[Problem details] Exact wording is needed for every line from the one holding "left ankle: (4, 231)" to the end of the records below; write those lines out and omit the pictures.

[Dataset entries]
+++++

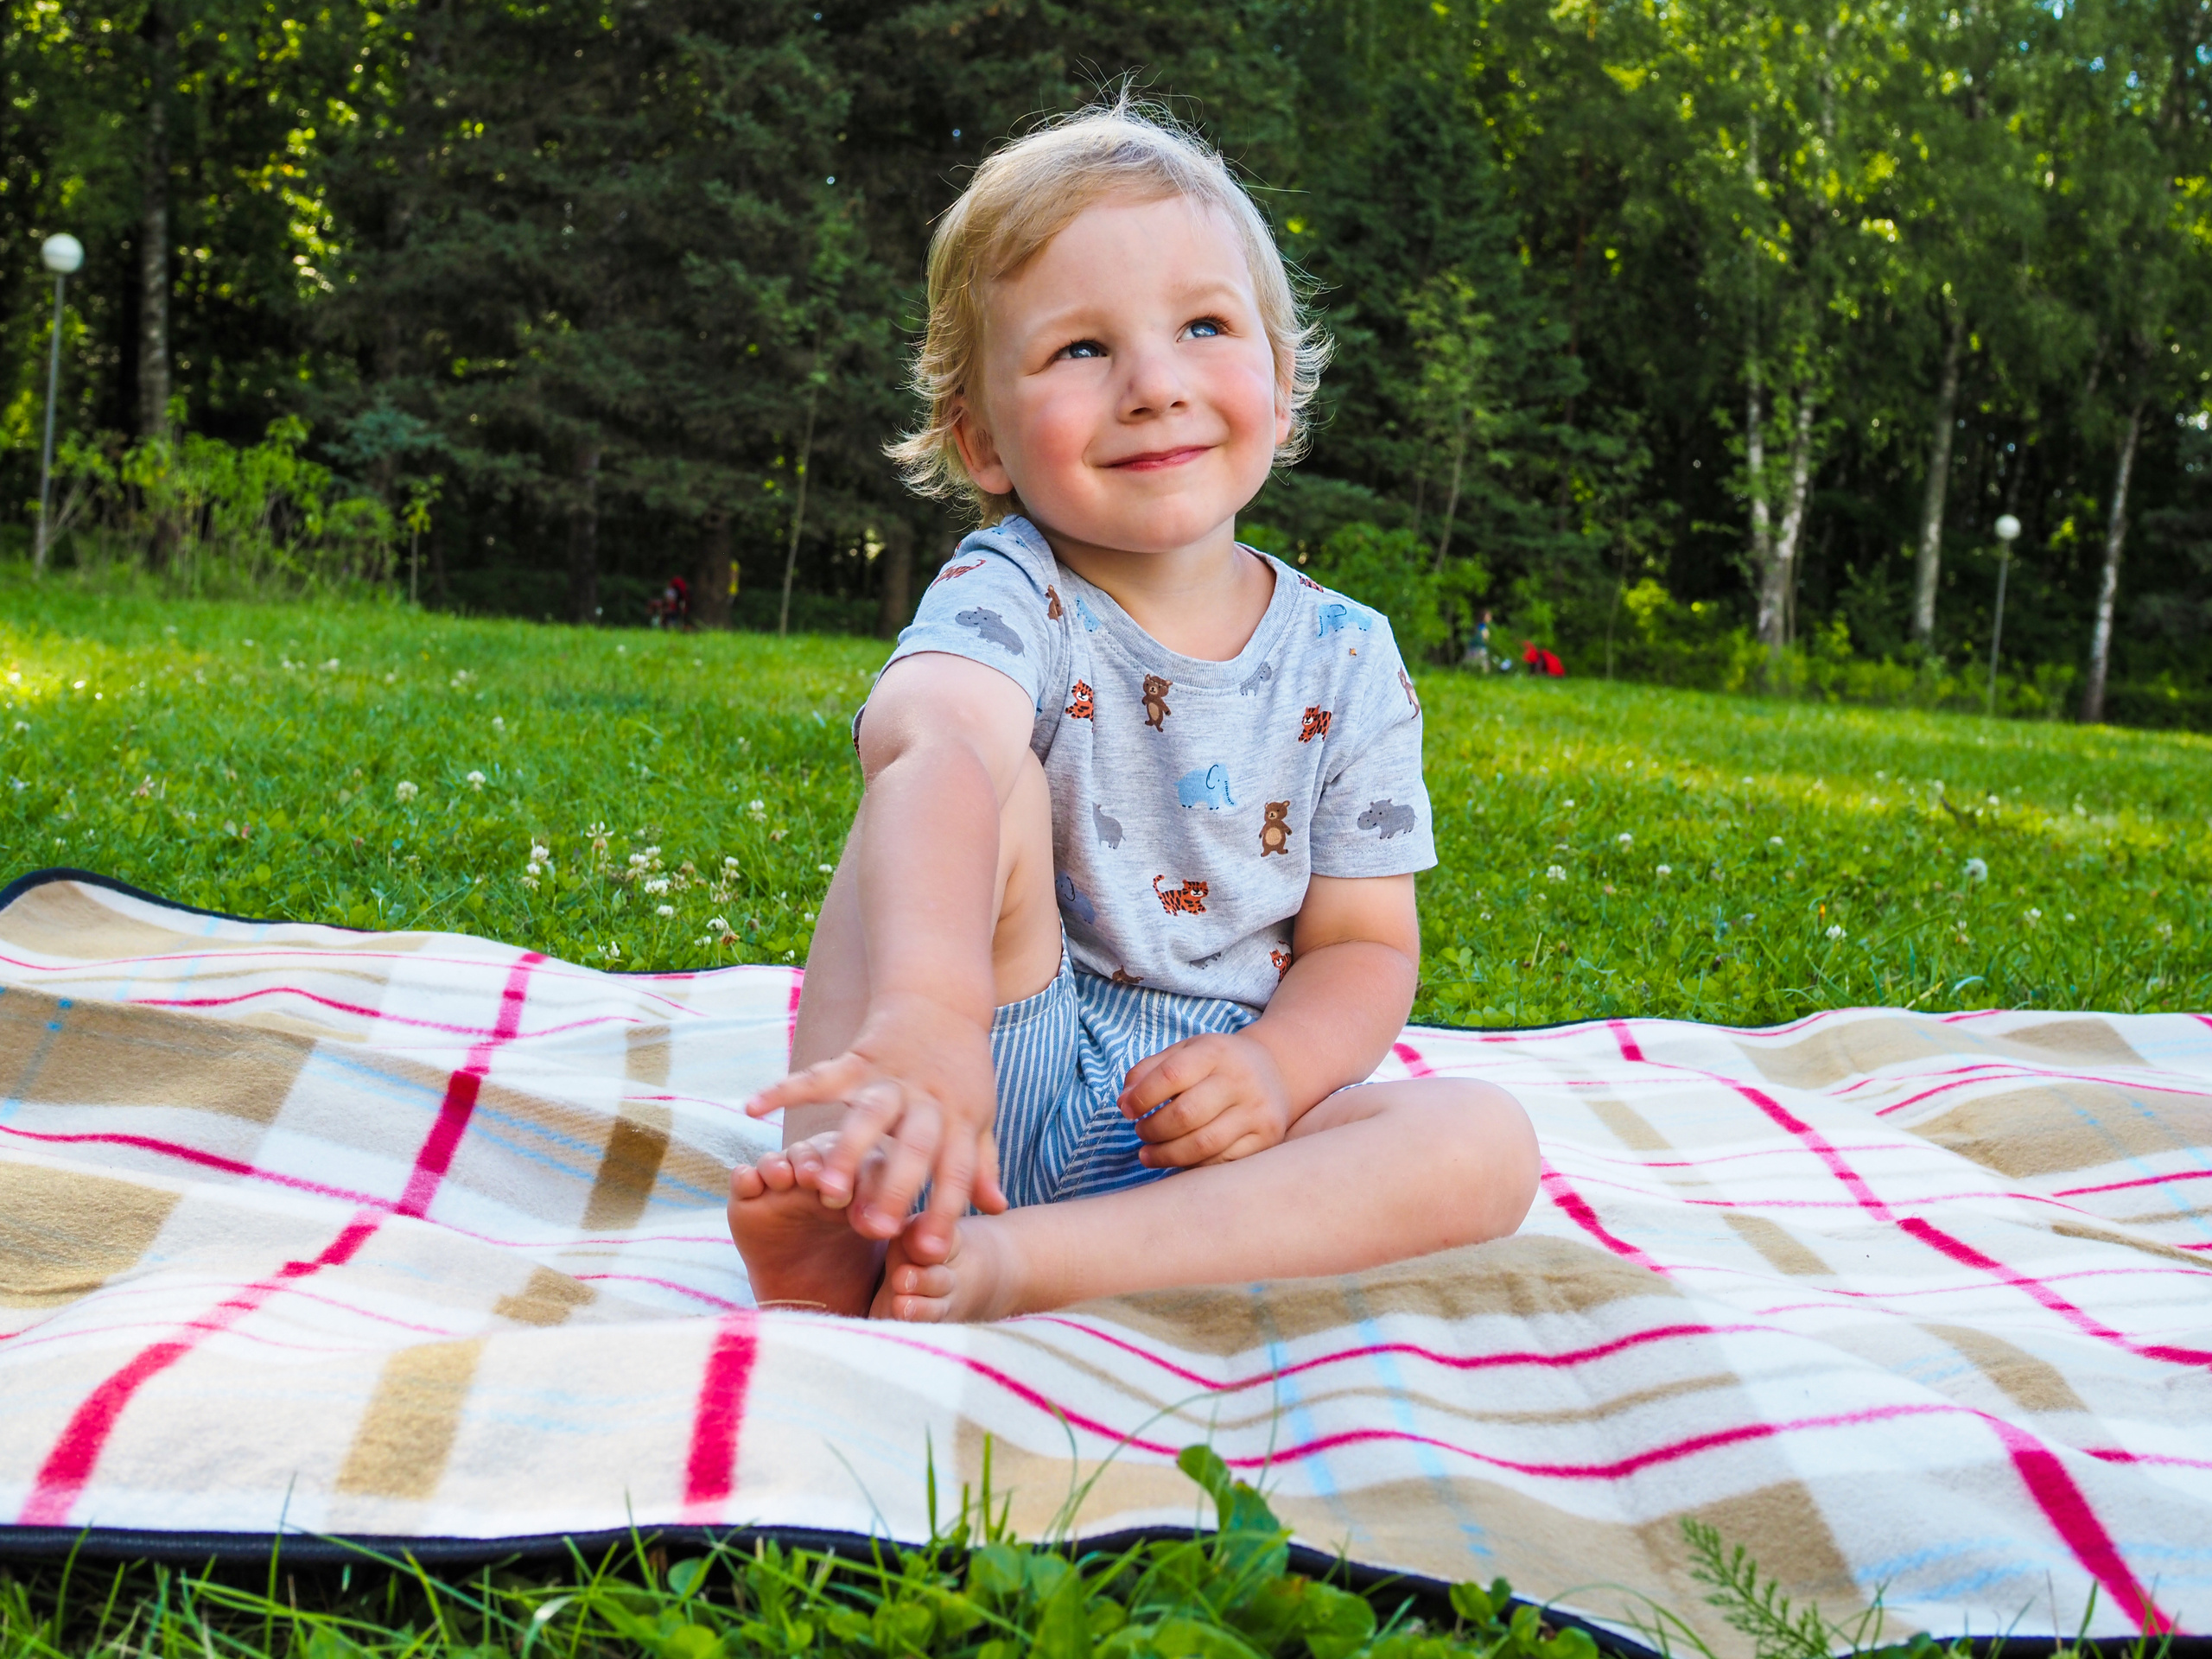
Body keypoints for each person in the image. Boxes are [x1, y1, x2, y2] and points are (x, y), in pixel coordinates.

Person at [728, 101, 1539, 1324]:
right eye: (1081, 349)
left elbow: (1365, 948)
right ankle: (863, 1199)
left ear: (1280, 380)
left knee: (1484, 1142)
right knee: (957, 781)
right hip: (982, 1064)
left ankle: (1019, 1264)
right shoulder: (1012, 592)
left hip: (1213, 1132)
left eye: (1204, 326)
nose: (1155, 386)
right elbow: (929, 742)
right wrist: (930, 1018)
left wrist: (1276, 1069)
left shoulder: (1347, 657)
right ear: (981, 441)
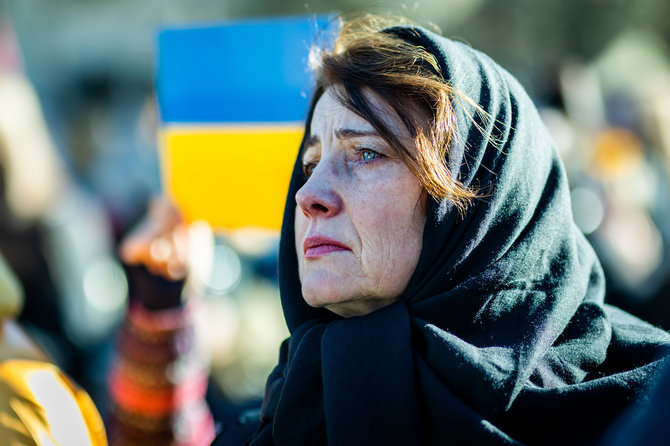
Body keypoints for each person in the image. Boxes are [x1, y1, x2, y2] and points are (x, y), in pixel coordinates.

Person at [135, 14, 670, 445]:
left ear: (476, 199)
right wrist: (161, 307)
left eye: (366, 153)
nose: (308, 196)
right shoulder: (294, 408)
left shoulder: (642, 407)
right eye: (309, 163)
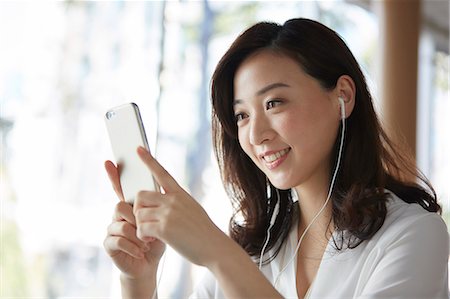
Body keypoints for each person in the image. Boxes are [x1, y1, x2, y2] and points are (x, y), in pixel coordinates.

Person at [103, 18, 449, 299]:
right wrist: (138, 282)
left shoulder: (413, 234)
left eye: (274, 103)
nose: (255, 135)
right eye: (242, 116)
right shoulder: (255, 249)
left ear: (342, 95)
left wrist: (218, 252)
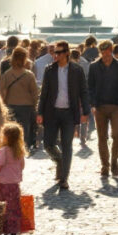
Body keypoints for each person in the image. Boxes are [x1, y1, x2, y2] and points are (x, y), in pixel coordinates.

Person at [36, 40, 90, 190]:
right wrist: (40, 112)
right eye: (54, 52)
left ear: (66, 53)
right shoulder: (49, 70)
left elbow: (83, 92)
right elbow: (44, 93)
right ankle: (60, 161)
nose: (55, 55)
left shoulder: (77, 70)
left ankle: (64, 178)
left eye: (59, 52)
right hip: (51, 112)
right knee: (48, 144)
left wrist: (85, 111)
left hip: (69, 114)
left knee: (67, 146)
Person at [88, 39, 118, 178]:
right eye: (103, 53)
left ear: (111, 51)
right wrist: (93, 104)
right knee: (102, 137)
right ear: (100, 52)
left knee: (117, 136)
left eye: (108, 52)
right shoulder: (94, 66)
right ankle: (105, 165)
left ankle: (114, 161)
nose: (106, 55)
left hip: (117, 106)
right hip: (100, 107)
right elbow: (90, 87)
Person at [0, 123, 27, 235]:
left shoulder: (4, 150)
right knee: (14, 208)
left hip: (3, 184)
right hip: (14, 184)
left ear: (6, 137)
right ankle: (13, 233)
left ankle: (4, 231)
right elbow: (22, 165)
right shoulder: (20, 151)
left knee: (3, 207)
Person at [0, 47, 40, 152]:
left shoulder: (7, 74)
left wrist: (2, 105)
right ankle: (21, 151)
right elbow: (35, 93)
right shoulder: (29, 75)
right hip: (26, 107)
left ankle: (11, 150)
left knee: (11, 131)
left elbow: (2, 91)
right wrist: (35, 106)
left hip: (11, 106)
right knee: (24, 131)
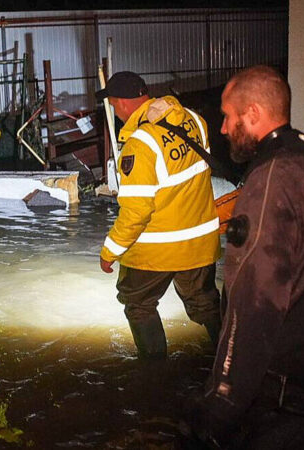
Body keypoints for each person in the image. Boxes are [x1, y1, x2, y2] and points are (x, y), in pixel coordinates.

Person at [187, 65, 304, 448]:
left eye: (228, 116)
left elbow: (253, 304)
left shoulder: (272, 182)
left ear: (253, 113)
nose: (223, 128)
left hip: (288, 399)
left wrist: (218, 406)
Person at [97, 71, 222, 359]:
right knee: (205, 304)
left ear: (123, 103)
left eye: (114, 106)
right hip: (200, 243)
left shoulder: (140, 144)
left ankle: (155, 373)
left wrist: (110, 251)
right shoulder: (193, 120)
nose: (116, 113)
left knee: (138, 304)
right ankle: (231, 361)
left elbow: (136, 212)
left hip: (157, 250)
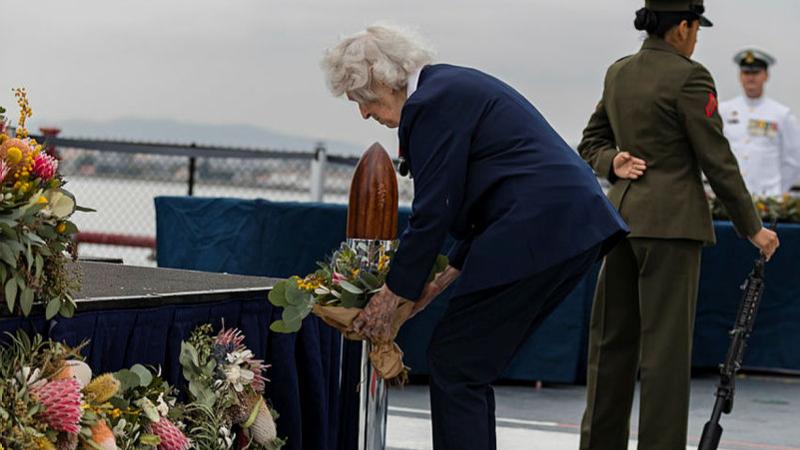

+++++

[Response to this task]
left ankle: (4, 231)
right elbow: (22, 165)
right shoulder: (20, 151)
left knee: (3, 207)
Person at [0, 47, 40, 152]:
left shoulder: (7, 74)
left wrist: (2, 105)
right ankle: (21, 151)
right elbow: (35, 93)
right shoulder: (29, 75)
right hip: (26, 107)
left ankle: (11, 150)
left knee: (11, 131)
left elbow: (2, 91)
right wrist: (35, 106)
left hip: (11, 106)
right knee: (24, 131)
Body keypoints for each person in the image. Boxes are [x1, y1, x2, y2] and points are (x, y), in pixel coordinates.

Person at [187, 65, 304, 448]:
left eye: (228, 116)
left elbow: (253, 304)
left shoulder: (272, 182)
left ear: (253, 113)
nose: (223, 128)
left hip: (288, 399)
left wrist: (218, 406)
Person at [97, 71, 222, 359]:
right knee: (205, 304)
left ear: (123, 103)
left eye: (114, 106)
right hip: (200, 243)
left shoulder: (140, 144)
left ankle: (155, 373)
left wrist: (110, 251)
right shoulder: (193, 120)
nose: (116, 113)
left knee: (138, 304)
right ankle: (231, 361)
left elbow: (136, 212)
left hip: (157, 250)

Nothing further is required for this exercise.